The power of the optimizations available to C++ are what make it so fast (see how slow debug mode is vs -O2/etc), and what allow C++ to be fast in the face of common/easy-to-understand, but technically perf-hostile, patterns. Bit counting loops vs popcnt, auto-vectorization, DCE, RCE, CSE, CFG simplification, LTCG/LTO, and so on. These things let you write "high level" (to a point - there are some ways to do "high level" paradigms and absolutely eviscerate the compilers ability to optimize) code/algos and still get great hardware level performance. This is so much more important overall than the time it takes to compile your program, and even more so once you consider that often such programs are shipped once and then enter maintenance mode.

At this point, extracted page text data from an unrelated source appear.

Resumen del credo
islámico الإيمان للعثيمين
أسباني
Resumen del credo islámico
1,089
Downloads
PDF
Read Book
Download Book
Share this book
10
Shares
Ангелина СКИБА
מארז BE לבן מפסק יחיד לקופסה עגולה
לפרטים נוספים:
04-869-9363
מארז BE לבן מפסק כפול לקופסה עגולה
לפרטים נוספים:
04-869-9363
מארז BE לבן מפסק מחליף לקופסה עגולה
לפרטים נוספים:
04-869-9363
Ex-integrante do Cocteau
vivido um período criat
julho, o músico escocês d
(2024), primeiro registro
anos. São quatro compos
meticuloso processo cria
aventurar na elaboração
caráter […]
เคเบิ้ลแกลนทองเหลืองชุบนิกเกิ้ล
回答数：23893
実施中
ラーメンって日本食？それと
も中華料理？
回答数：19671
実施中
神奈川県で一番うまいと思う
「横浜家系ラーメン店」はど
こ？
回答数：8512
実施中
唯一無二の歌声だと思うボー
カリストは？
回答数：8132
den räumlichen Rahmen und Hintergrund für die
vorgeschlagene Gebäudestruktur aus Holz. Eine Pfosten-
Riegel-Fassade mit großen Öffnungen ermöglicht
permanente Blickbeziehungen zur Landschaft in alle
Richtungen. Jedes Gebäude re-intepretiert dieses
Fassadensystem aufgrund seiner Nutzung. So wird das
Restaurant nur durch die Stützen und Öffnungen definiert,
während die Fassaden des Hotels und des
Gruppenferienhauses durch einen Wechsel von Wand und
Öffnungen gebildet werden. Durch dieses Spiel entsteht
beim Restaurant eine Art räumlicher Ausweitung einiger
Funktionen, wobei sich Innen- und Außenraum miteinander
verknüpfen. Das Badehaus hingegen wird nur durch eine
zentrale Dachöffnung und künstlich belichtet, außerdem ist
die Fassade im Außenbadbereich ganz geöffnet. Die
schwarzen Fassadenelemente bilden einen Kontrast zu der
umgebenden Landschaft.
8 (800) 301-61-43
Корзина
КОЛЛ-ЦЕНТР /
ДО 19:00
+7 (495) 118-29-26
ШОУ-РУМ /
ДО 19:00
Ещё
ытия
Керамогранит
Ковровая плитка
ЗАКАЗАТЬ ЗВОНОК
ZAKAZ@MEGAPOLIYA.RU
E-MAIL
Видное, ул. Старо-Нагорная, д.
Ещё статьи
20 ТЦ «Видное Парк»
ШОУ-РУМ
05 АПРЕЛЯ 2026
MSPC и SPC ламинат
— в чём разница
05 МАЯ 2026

It doesn't really have anything to do with compatibility (not entirely, but the things that are the biggest issue to good optimization quality and are fixable are things that need a system-level rethinking on how hardware exceptions happen). It just isn't reasonable to expect developers to know how to optimize, and it doesn't scale.
In many contexts, one should rarely pass -O2/-O3. A project that is built thousands of times during development may only be run on intensive workloads (where -O2 performance is actually a necessity) a handful of times by comparison. A dev build can usually be -O0, which can dramatically improve compilation time.
It depends. O0 turns off a few trimming optimizations and could potentially causes more information (code or DWARF) to be included in the objects, which may eventually slow down the compilation. In our large code base, we found that -O1 works best in terms of compilation speed.
In https://ossia.io with PCH, using clang, ninja, mold, and some artificial split in shared libraries for development builds, I get a compile-edit-run cycle of a couple seconds in general... I wouldn't say it's too much of a problem if you use the tools already available
I can't really understand this take. Compilation times are tiny in most projects and manageable in the large ones. It's perfectly parallel and modules and other improvements reduce it by another order of magnitude.
Ninja, Icecream, ccache (I personally don't use that one), LLD or mold, breaking up the largest compilation units, avoiding internal static libraries at least for debug builds, not choosing the maximum amount of debug info... can result in edit-compile-run cycles under five seconds. Time for clean builds strongly depends on project size and template usage, obviously.
Try avoiding the standard library. Some headers like type_traits are so large and complex it can add a few hundred milliseconds onto each CU that ends up including it.
I would gladly use a new version of C++ that breaks compatibility but solve this problem.
This is the largest barrier for C++ right now.